What is expected >> The answer is the full listing below, copied exactly, with its pictures omitted.

Records to process >>
::::::::

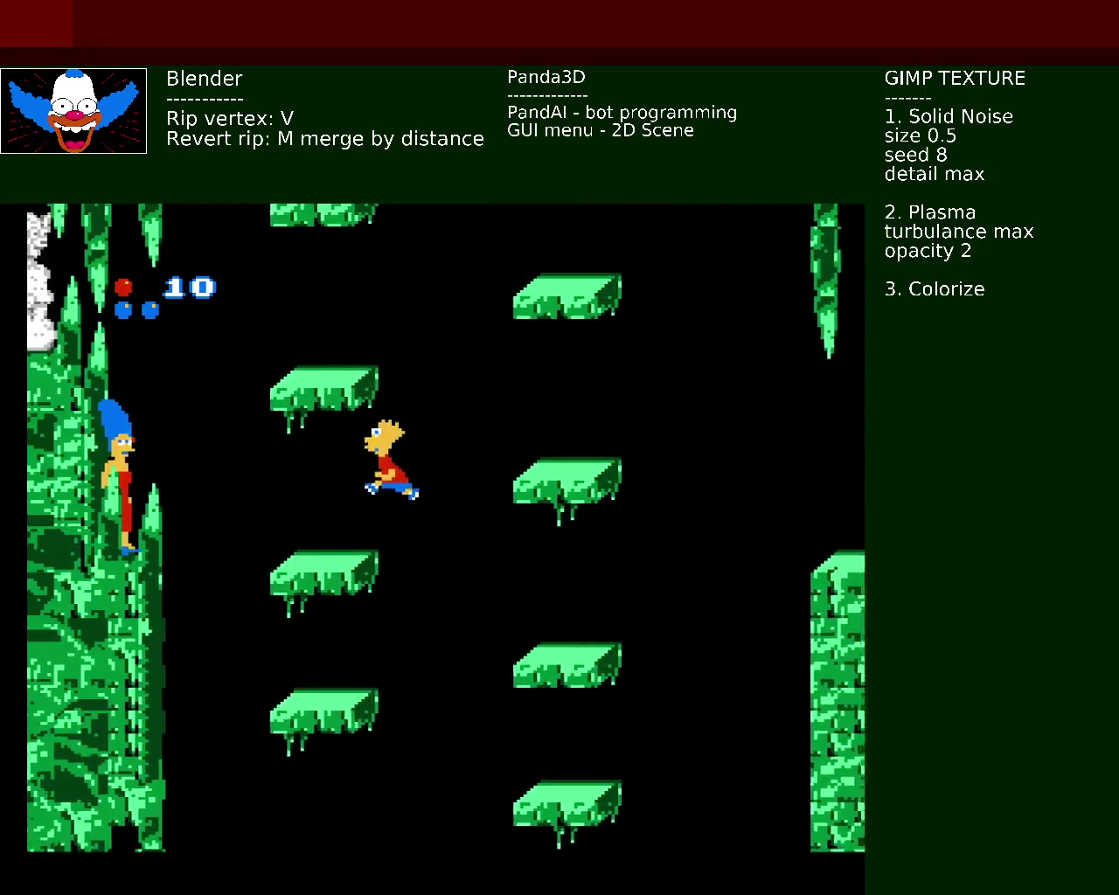
key("Right")
key("x")
key("x")
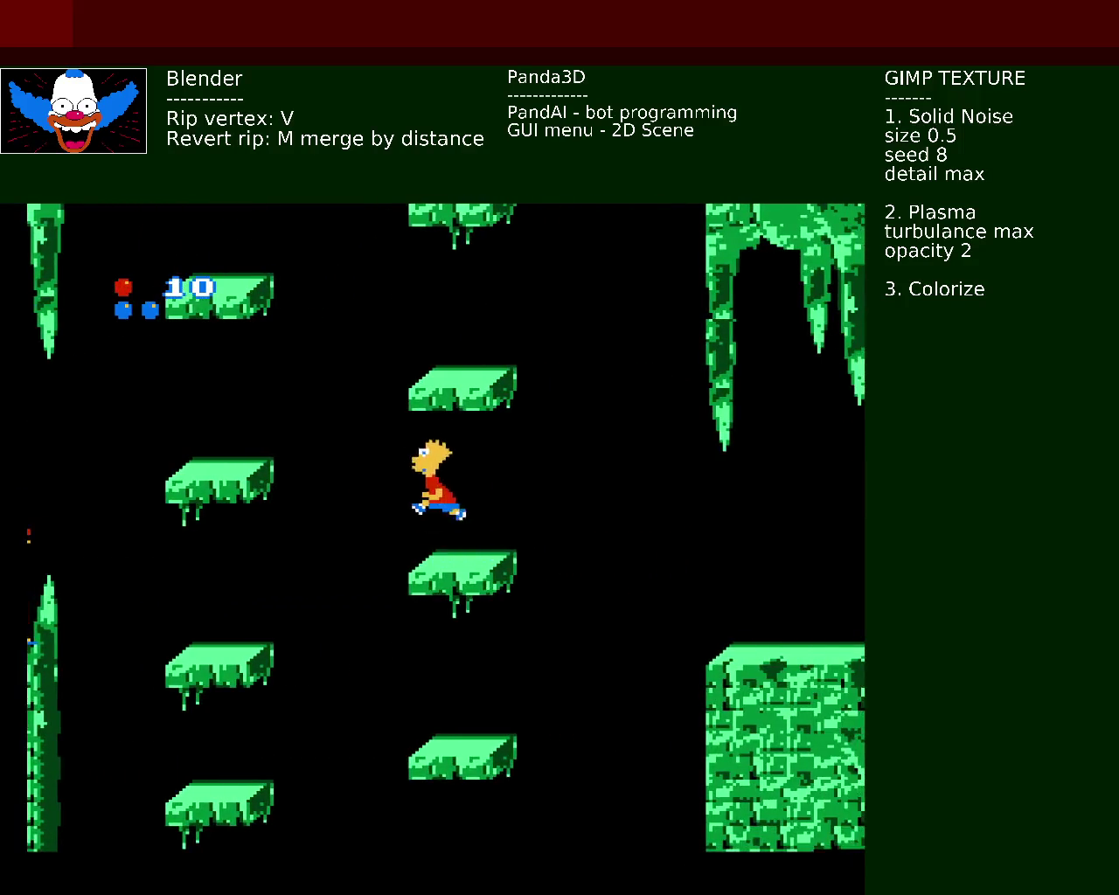
key("Left")
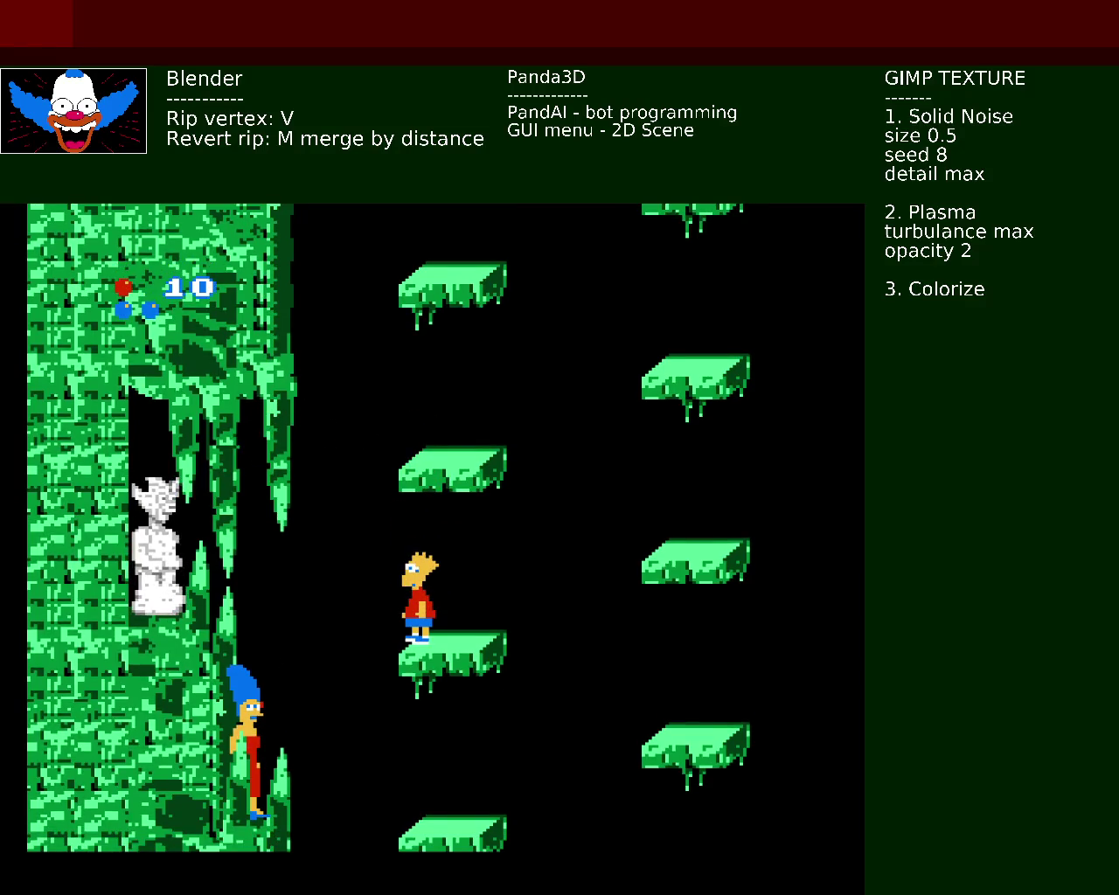
Step: Drop Bart down the shaft past the statue onto the ledge beside it
key("Right")
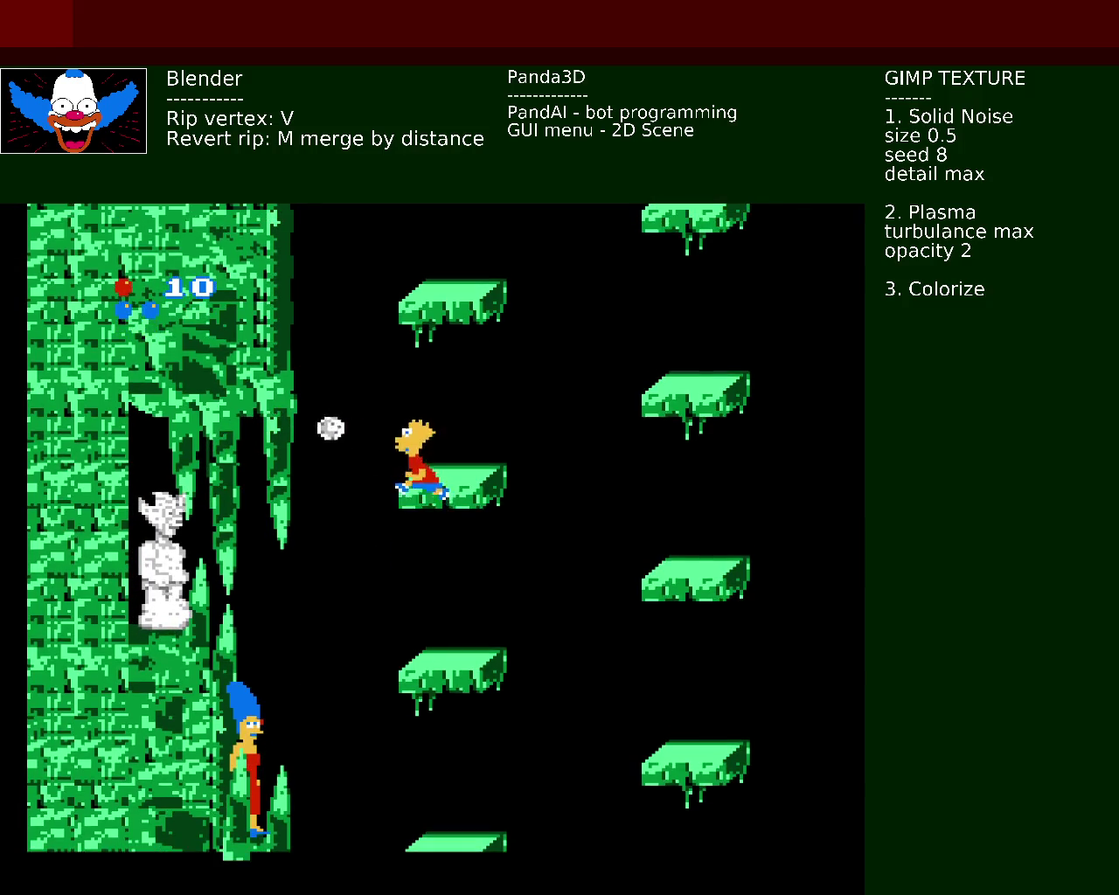
key("x")
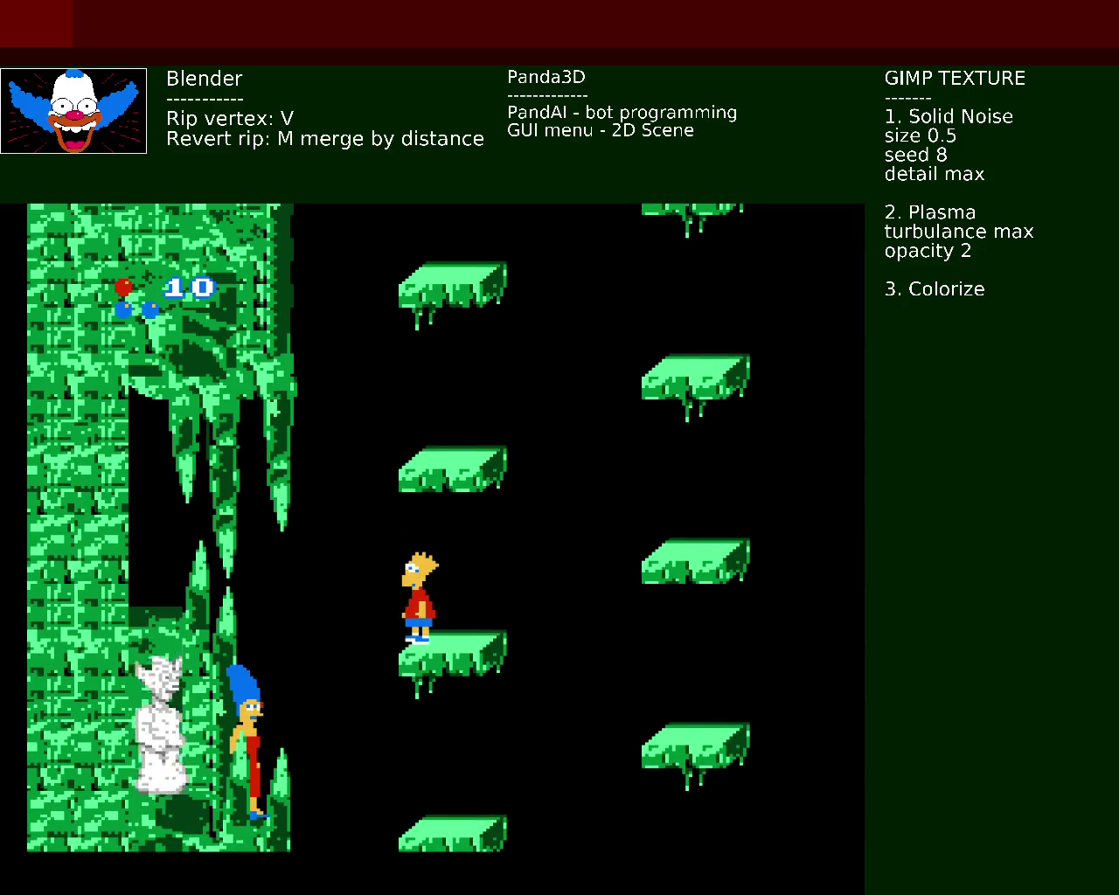
key("x")
key("Left")
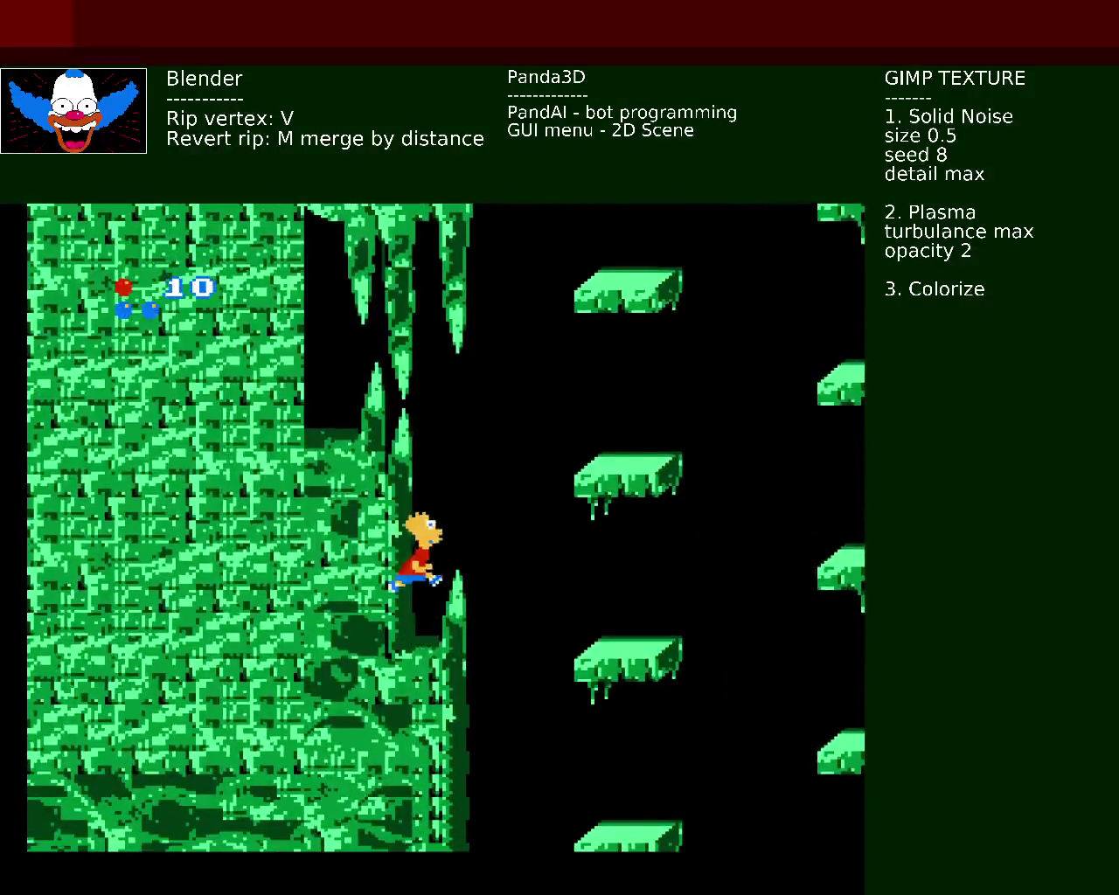
key("Left")
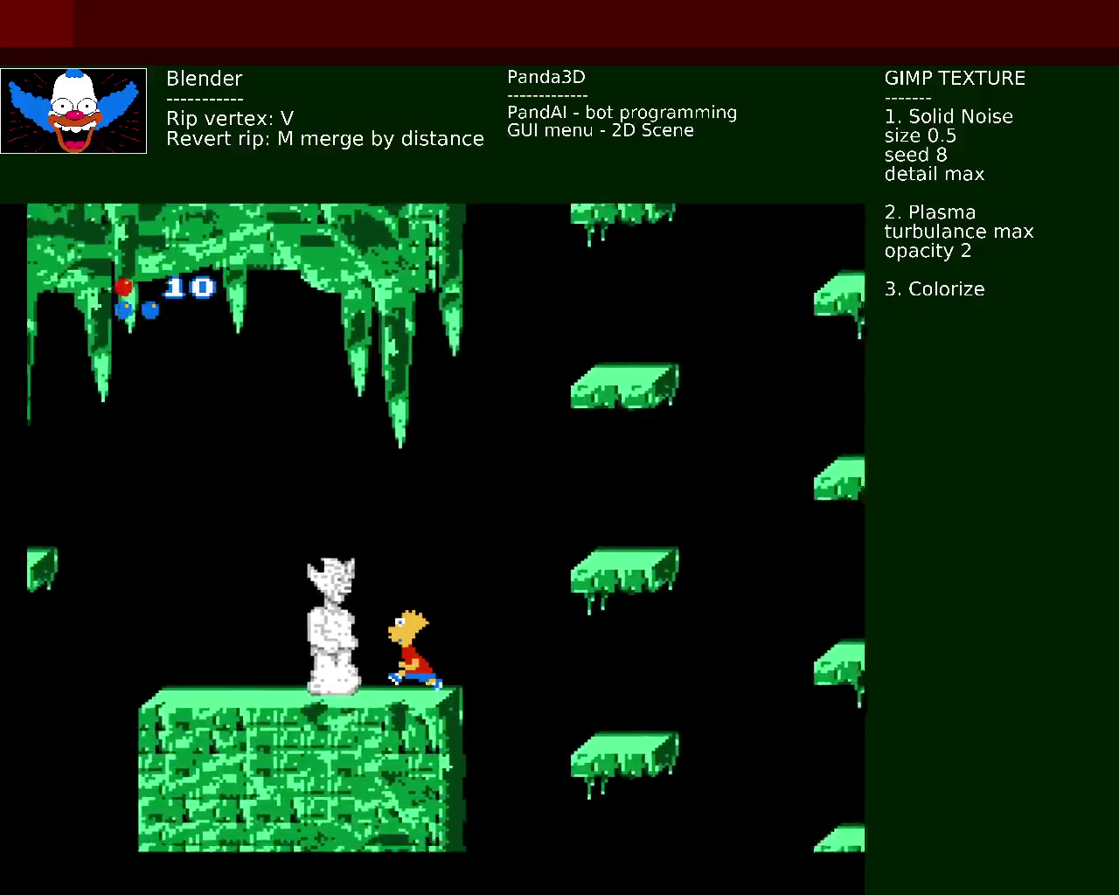
Step: Destroy the statue and climb Bart onto successively higher floating platforms
key("Right")
key("x")
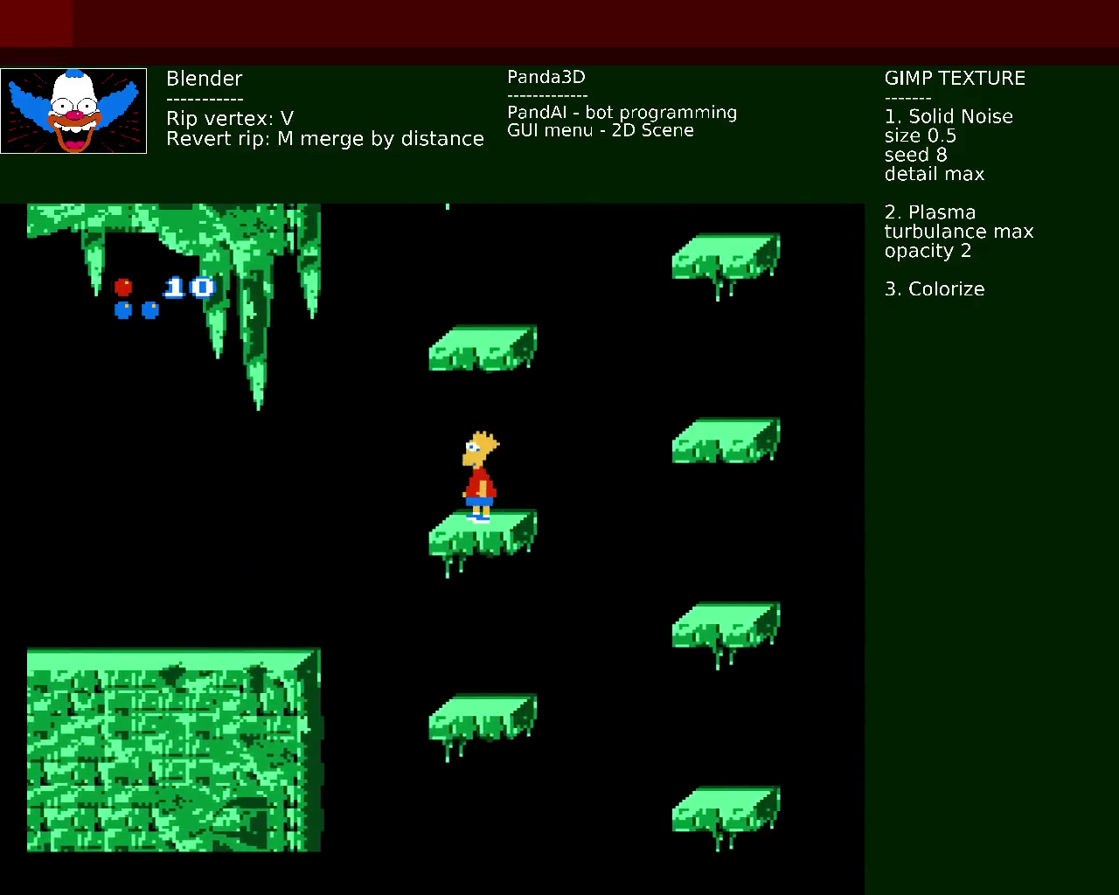
key("x")
key("Left")
key("x")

::::::::

Task response >>
key("Right")
key("x")
key("x")
key("Left")
Step: Drop Bart down the shaft past the statue onto the ledge beside it
key("Right")
key("x")
key("x")
key("Left")
key("Left")
Step: Destroy the statue and climb Bart onto successively higher floating platforms
key("Right")
key("x")
key("x")
key("Left")
key("x")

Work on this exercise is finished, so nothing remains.